Our transatlantic cousins over at the British-based edublog Scenes from the Battleground urge us to Teach First, Repent at Leisure. (Here on this side of the pond, such a maneuver could be hazardous to one's EduCareer...)
The Secret Lives Of Teachers:
What should be our core values as Americans? On a Fourth of July in the not-too-distant past, Mamacita of Scheiss Weekly shared with us a variety of ideas that we found ourselves in agreement with.
As any public school educator will tell you, 'tis the season of professional development and I.B. a Math teacher is speculating on what will be that most dreaded of all P.D. activities, "the ice breaker."
Parent and Student Survival Guide:
Some out there in EduLand are saying that Mr. Rogers (of all people) is largely responsible for the fact that so many of our children have, to put it politely, "issues." The "30 Plus Teacher" over at Best Practices in Education weighs in on the whole self-esteem controversy from a very personal point of view.
I'm actually glad that those parents who do choose to home school their children don't have to write this type of letter to their county superintendent of public instruction.
Who would have thought that math education and The Simpsons would have intersected?
Inside the Blogs:
Los Angeles' Locke High is one of the most troubled high schools that part of southern California. Friends of Dave brings us the latest dispatch from the front in the continuing struggle to reform this under performing school.

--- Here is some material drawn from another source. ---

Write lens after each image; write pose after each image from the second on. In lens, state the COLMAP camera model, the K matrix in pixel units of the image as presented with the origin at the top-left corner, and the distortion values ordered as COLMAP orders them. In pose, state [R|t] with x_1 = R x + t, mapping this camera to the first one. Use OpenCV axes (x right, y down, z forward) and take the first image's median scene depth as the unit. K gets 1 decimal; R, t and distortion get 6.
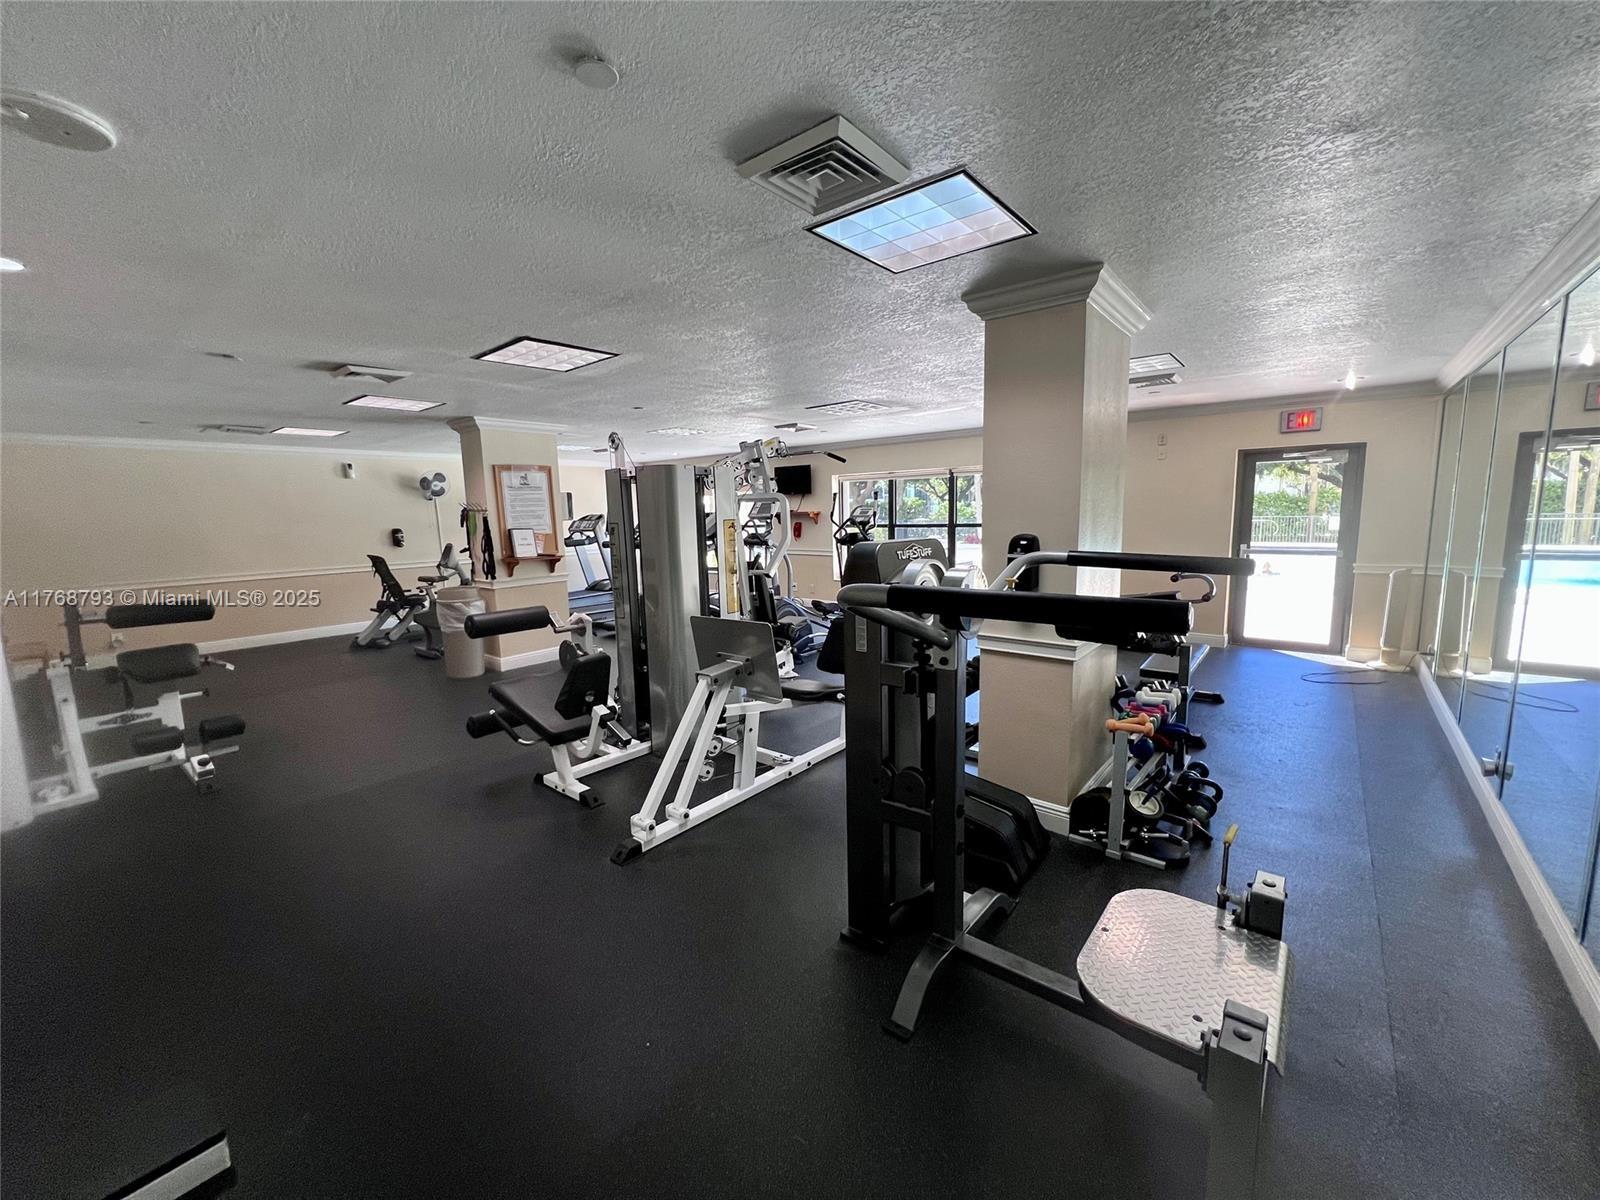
lens RADIAL K [[639.2, 0, 799.0], [0, 639.2, 599.7], [0, 0, 1]] dist [0.000019, 0.000001]
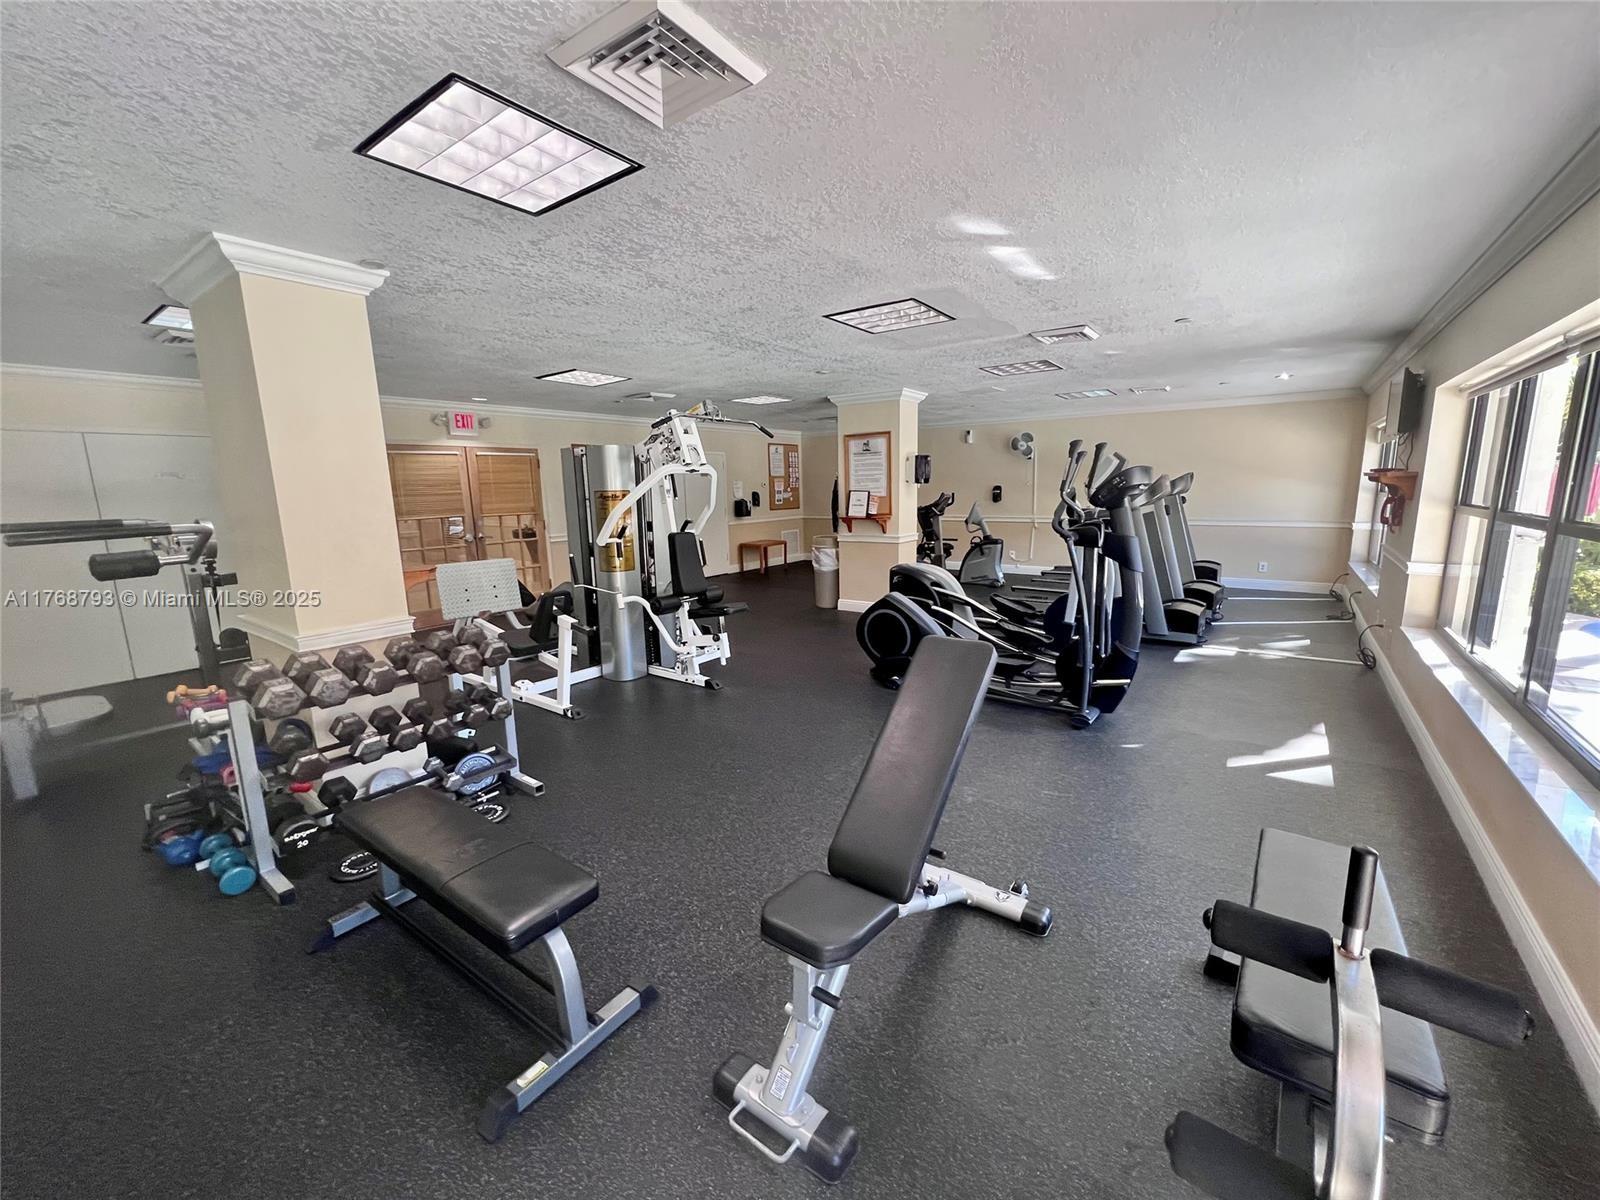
lens RADIAL K [[639.2, 0, 800.9], [0, 639.2, 600.6], [0, 0, 1]] dist [0.000019, 0.000001]
pose [[0.061290, 0.200087, -0.977859, 0.679237], [-0.118872, 0.974191, 0.191886, -0.123081], [0.991016, 0.104480, 0.083493, 0.804467]]
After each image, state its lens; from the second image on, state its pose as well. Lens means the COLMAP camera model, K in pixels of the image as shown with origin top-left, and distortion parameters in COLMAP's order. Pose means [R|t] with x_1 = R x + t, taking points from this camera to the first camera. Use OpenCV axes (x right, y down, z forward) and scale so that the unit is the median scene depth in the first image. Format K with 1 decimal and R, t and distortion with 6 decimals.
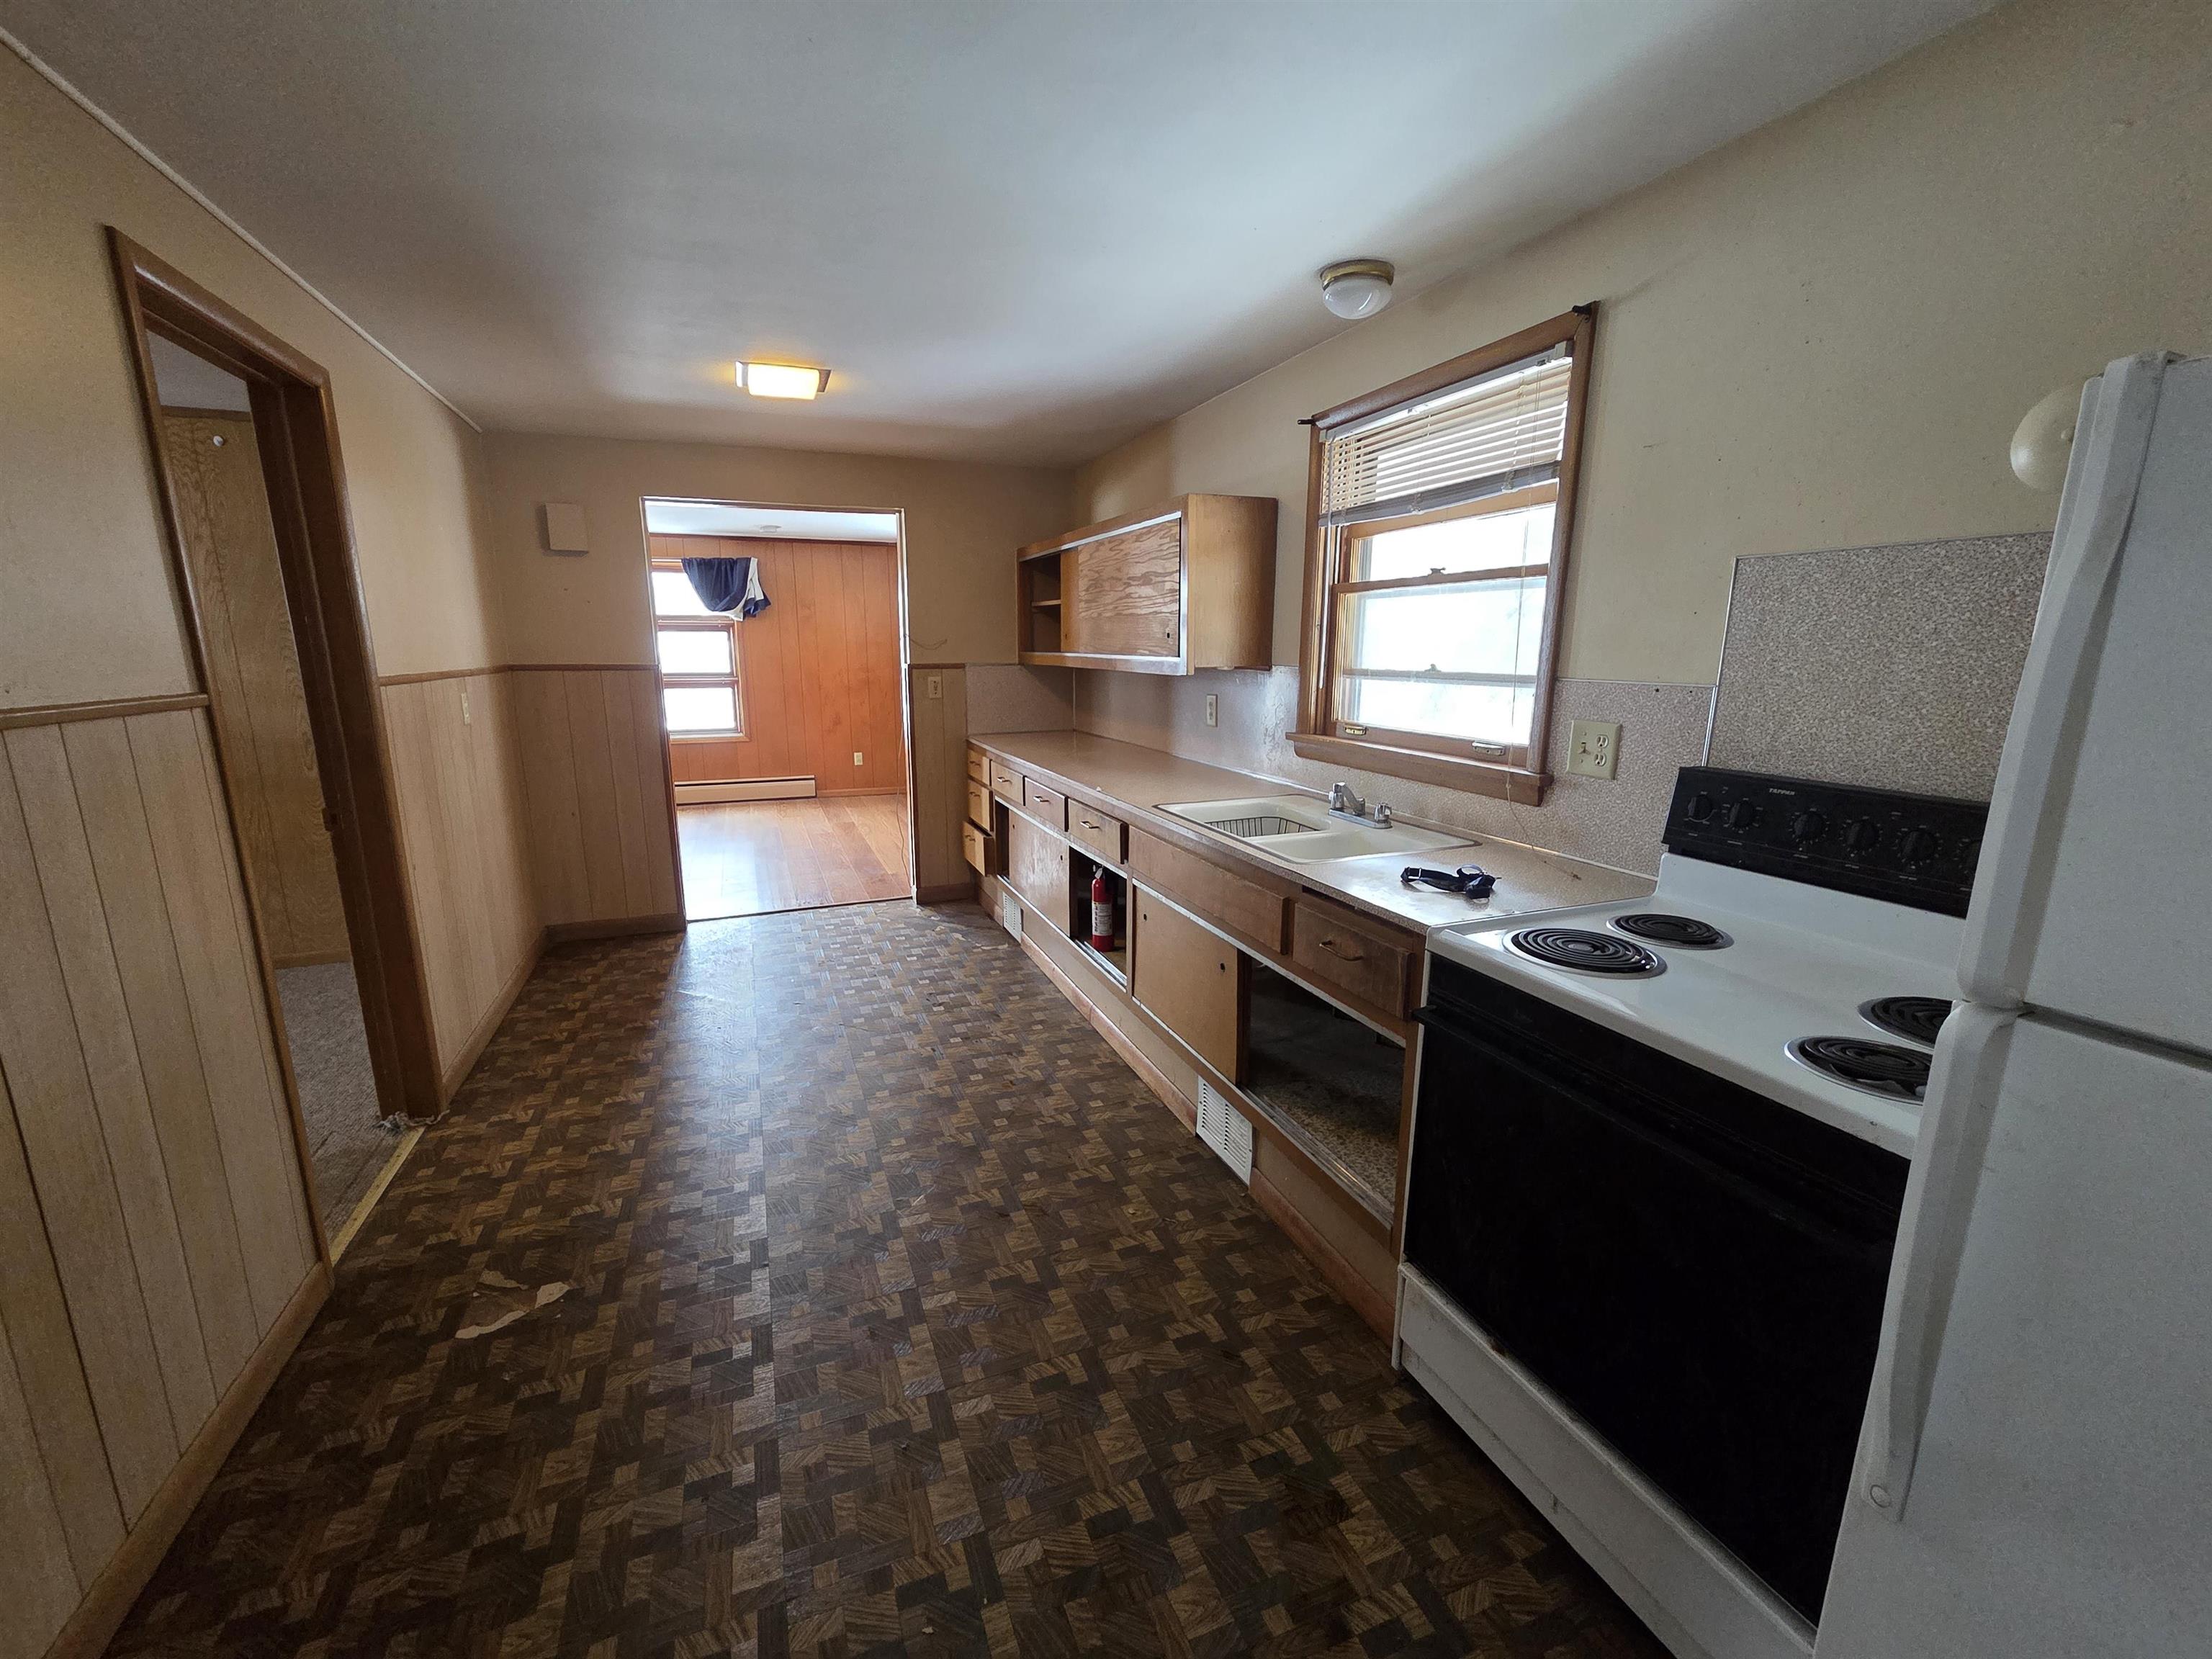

Education Notes Online has some heartfelt thoughts on the passing of activist Steve Orel...
How 'bout a couple cute math-related quotes?
And finally: This, like nearly all of our journeys around the EduSphere, has been both enjoyable and informative. We continue to thank all the contributors whose submissions make the midway's continuing success possible, the folks who give of their time to help spread the word, and the readers who continue to make it A Free Exchange of Thoughts and Ideas.